É bem verdade que a entrada de Virgil para o mundo do crime deriva diretamente de seu complexo de inferioridade, desenvolvido desde a infância, em sequências que o mostram ainda como um garotinho ruivo e de óculos, sempre em fuga e desejoso de ser aceito. Trata-se de mais um indício das futuras recorrências allenianas: a leitura (algo) psicanalítica de um personagem que, (quase) inevitavelmente, desemboca em traumas e eventos dos primeiros anos de vida. Para seus admiradores, é um exercício bastante interessante e produtivo buscar essas referências ao longo do filme, e elas se tornam mais claras para quem já tiver conferido previamente um ou mais filmes seguintes do diretor, que permitem a adoção de parâmetros de comparação. Entretanto, Um assaltante bem trapalhão dispensa pré-requisitos, mesmo porque é a obra inaugural de Allen, o qual entraria em um ritmo de produção de tirar o fôlego poucos anos mais tarde, que se traduz no lançamento de um filme por ano desde o início da década de 80, mais precisamente com Sonhos eróticos de uma noite de verão (A midsummer night's sex comedy, 1982). De lá para cá, surgiram inúmeros trabalhos que conquistaram público e crítica, embora ele nunca tenha se firmado como uma unanimidade: opiniões heterogêneas a respeito de qualquer coisa sempre existirão.

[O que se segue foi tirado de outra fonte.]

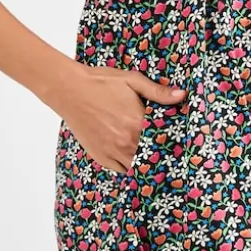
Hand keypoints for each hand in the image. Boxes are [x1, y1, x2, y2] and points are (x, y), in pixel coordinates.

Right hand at [56, 63, 186, 173]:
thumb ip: (158, 91)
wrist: (69, 89)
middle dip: (160, 157)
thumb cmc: (100, 83)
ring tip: (152, 161)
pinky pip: (120, 170)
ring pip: (136, 167)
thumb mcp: (132, 81)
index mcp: (137, 123)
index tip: (179, 145)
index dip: (172, 144)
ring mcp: (112, 152)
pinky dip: (128, 166)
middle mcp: (126, 142)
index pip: (164, 141)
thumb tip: (181, 95)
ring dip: (144, 164)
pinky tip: (132, 158)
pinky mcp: (100, 156)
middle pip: (152, 159)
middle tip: (169, 156)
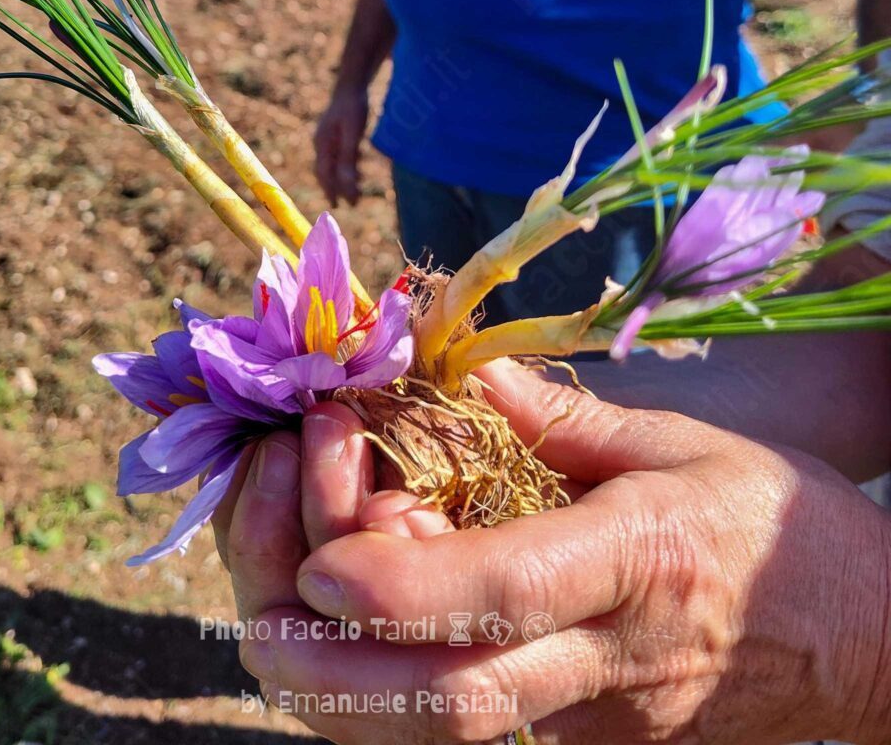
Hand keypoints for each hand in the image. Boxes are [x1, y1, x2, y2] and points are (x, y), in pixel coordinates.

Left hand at [225, 360, 890, 744]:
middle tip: (257, 624)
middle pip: (455, 702)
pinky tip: (344, 644)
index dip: (406, 585)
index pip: (509, 591)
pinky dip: (390, 693)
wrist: (869, 639)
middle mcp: (607, 657)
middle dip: (336, 675)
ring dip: (343, 699)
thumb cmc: (776, 521)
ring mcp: (595, 718)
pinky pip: (471, 727)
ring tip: (273, 635)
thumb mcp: (679, 442)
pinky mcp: (587, 743)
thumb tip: (470, 378)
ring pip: (450, 736)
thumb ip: (563, 419)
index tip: (319, 563)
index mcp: (639, 561)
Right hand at [314, 86, 368, 206]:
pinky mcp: (336, 133)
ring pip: (333, 164)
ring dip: (343, 179)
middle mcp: (322, 143)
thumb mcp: (353, 135)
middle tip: (345, 204)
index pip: (324, 174)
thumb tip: (347, 184)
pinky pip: (339, 155)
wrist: (352, 84)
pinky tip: (358, 170)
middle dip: (335, 188)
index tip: (337, 205)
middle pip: (326, 171)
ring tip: (355, 191)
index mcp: (322, 144)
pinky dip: (347, 166)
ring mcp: (327, 137)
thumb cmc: (353, 108)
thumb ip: (349, 160)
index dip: (330, 190)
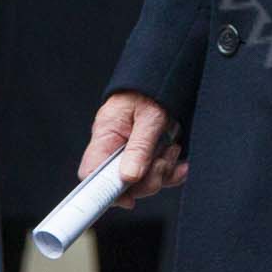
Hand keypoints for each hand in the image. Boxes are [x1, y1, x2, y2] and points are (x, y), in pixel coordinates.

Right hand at [81, 91, 186, 208]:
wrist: (165, 72)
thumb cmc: (151, 89)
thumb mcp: (150, 116)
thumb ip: (139, 147)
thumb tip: (128, 177)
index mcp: (105, 137)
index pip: (91, 175)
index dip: (106, 192)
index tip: (127, 198)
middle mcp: (115, 147)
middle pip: (122, 183)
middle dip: (148, 179)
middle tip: (163, 161)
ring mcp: (131, 152)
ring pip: (142, 180)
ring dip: (163, 170)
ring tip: (172, 149)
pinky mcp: (147, 153)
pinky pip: (157, 172)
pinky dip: (171, 170)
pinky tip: (179, 161)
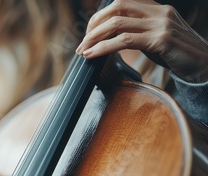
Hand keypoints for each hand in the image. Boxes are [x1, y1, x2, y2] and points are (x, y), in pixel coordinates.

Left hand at [76, 0, 207, 82]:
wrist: (205, 65)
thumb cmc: (178, 55)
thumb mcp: (156, 38)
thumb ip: (137, 32)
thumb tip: (109, 38)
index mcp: (157, 8)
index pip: (121, 3)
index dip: (100, 16)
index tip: (88, 33)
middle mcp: (159, 12)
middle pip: (116, 8)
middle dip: (94, 25)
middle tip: (82, 43)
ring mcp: (161, 24)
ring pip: (117, 23)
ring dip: (95, 37)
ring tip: (83, 51)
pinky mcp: (161, 40)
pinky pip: (125, 41)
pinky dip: (104, 47)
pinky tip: (93, 54)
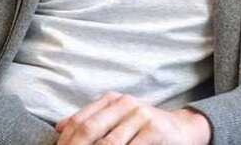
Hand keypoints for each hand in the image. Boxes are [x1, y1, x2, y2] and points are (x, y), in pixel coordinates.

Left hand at [55, 91, 211, 144]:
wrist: (182, 129)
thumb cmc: (144, 126)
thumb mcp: (118, 117)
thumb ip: (91, 119)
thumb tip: (59, 127)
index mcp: (111, 100)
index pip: (79, 121)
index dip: (65, 141)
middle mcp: (124, 103)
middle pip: (89, 130)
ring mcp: (140, 115)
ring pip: (108, 143)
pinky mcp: (154, 130)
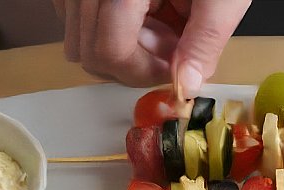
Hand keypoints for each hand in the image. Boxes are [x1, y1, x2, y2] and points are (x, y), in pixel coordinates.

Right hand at [52, 0, 250, 95]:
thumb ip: (204, 41)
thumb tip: (187, 84)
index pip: (110, 51)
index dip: (144, 72)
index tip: (172, 67)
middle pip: (92, 53)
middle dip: (134, 63)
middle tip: (170, 45)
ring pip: (83, 42)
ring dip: (123, 48)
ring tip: (160, 23)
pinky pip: (79, 22)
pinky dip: (109, 29)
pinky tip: (143, 12)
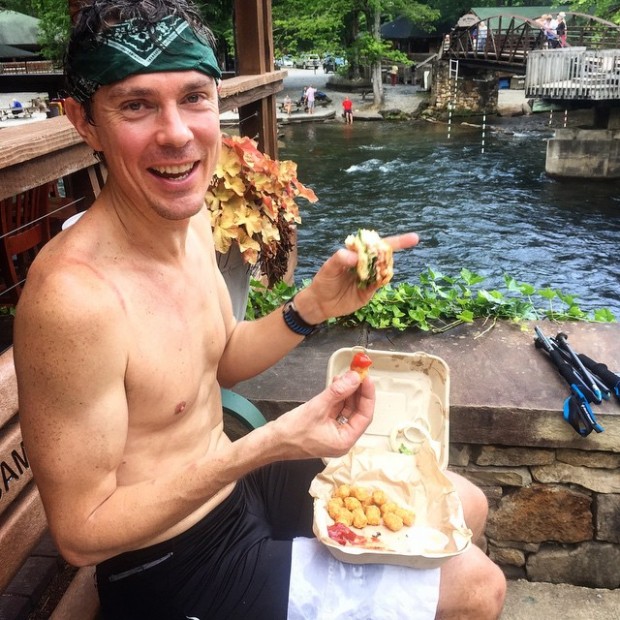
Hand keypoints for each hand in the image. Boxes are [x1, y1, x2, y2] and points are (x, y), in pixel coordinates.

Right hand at [273, 371, 374, 458]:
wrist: (270, 442)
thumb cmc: (292, 432)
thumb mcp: (317, 408)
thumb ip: (338, 392)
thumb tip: (354, 378)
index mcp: (344, 441)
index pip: (365, 416)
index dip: (367, 395)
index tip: (366, 378)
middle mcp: (342, 438)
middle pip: (357, 411)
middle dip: (357, 392)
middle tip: (357, 373)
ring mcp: (332, 432)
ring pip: (346, 409)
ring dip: (347, 392)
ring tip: (346, 375)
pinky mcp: (324, 426)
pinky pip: (336, 409)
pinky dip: (338, 397)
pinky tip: (337, 384)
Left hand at [296, 232, 418, 323]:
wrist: (320, 304)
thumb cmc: (323, 282)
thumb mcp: (328, 269)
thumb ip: (340, 259)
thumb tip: (355, 256)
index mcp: (357, 254)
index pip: (377, 245)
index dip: (396, 241)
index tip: (413, 238)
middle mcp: (366, 265)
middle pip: (384, 256)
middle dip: (391, 254)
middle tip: (383, 255)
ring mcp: (369, 278)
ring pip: (384, 270)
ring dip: (385, 267)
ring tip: (375, 268)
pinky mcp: (369, 292)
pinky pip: (379, 284)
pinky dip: (382, 280)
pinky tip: (380, 278)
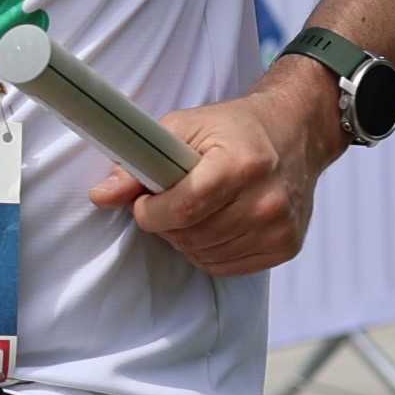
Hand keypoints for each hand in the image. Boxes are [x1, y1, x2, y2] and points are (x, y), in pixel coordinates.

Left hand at [93, 58, 342, 276]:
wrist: (293, 135)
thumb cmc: (234, 129)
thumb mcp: (184, 128)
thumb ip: (140, 161)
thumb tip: (100, 195)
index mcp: (242, 163)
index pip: (185, 207)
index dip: (152, 211)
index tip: (143, 203)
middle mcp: (266, 199)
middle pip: (192, 235)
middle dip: (168, 223)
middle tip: (172, 201)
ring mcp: (279, 227)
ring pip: (205, 255)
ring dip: (187, 239)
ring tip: (196, 210)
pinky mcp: (285, 246)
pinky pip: (226, 266)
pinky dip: (209, 251)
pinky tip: (215, 224)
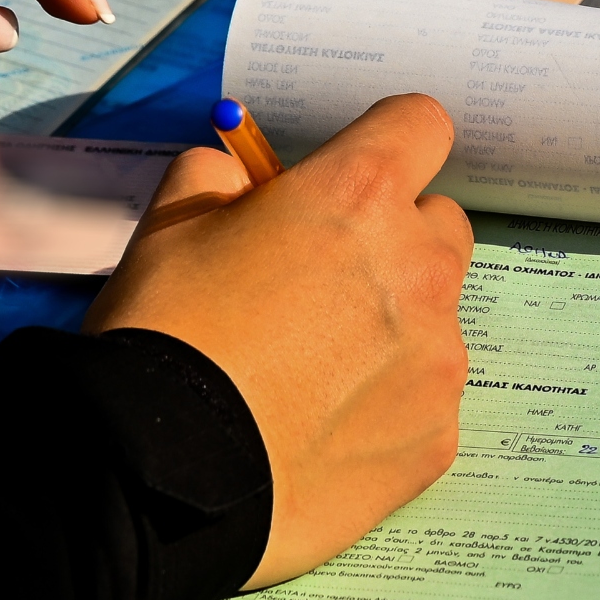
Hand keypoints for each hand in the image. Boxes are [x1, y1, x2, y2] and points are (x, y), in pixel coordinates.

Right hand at [84, 95, 473, 589]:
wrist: (159, 474)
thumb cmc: (163, 337)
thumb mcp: (170, 222)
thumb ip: (223, 176)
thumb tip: (248, 181)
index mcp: (359, 196)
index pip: (420, 126)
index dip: (384, 144)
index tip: (352, 172)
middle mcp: (419, 269)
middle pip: (439, 226)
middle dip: (391, 240)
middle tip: (319, 282)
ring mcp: (439, 360)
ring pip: (433, 319)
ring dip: (388, 328)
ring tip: (307, 373)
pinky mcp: (438, 438)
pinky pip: (425, 400)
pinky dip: (385, 405)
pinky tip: (318, 428)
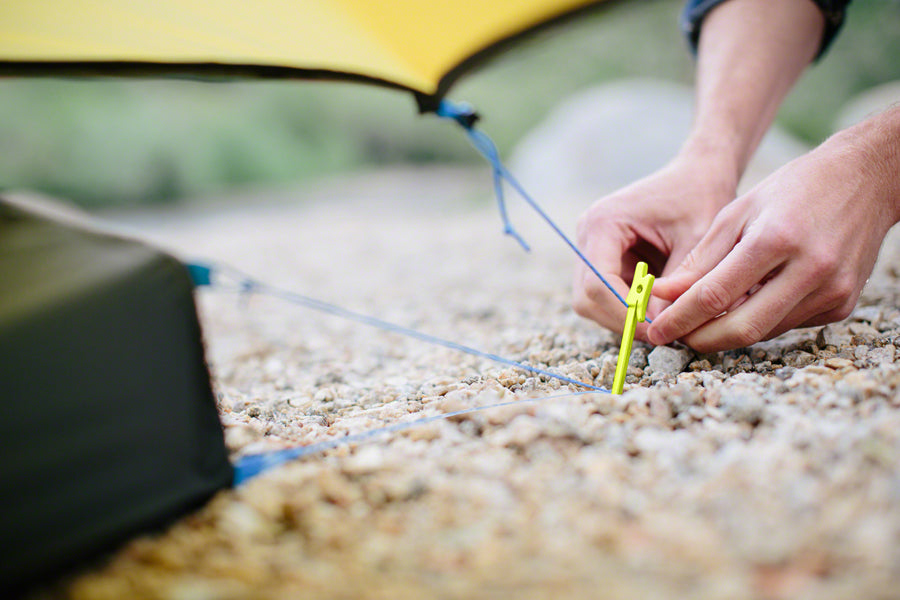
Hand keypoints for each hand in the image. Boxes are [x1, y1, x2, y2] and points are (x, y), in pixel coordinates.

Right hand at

Allen teria estreado como diretor, segundo alguns, três anos antes com O que há, tigresa? (What's Up, Tiger Lily?, 1966), mas é difícil falar em direção para esse filme quando, na verdade, ele apenas redublou as falas dos personagens, tendo concebido um roteiro juntamente com Senkichi Taniguchi. Portanto, Um assaltante bem trapalhão é que acaba por atender às prerrogativas daquilo que se pode chamar de filme próprio de um diretor, sendo muito mais sensato apontá-lo como sua estreia no celuloide. Entre as curiosidades relativas ao filme, está o fato de a data de nascimento de Virgil ser a mesma de Allen: 1 de dezembro de 1935, o que leva o personagem a ter seus 34 anos. Nessa idade, sobrava disposição no cineasta para a comédia física, e ele se desdobrou em várias cenas de correria e perseguições, muitas delas bastante divertidas – a sequência em que ele tenta assaltar uma loja de animais e sai correndo de lá com um macaco atrás dele é um achado do humor nonsense. Com o tempo, ele abandonaria a interpretação de personagens que exigissem muito de sua envergadura física, preferindo os tipos hipocondríacos e com ataques de pânico. Outro detalhe interessante dos bastidores é que Allen decidiu dirigir o filme por medo que as filmagens se tornassem caóticas como as de Cassino Royale (idem, 1966). Assim, ele teria o controle da produção e nasceria aqui um cineasta de olhar clínico, bom piadista, verborrágico, cheio de autorreferências e vários ingredientes que o fariam conquistar um séquito de entusiastas leais.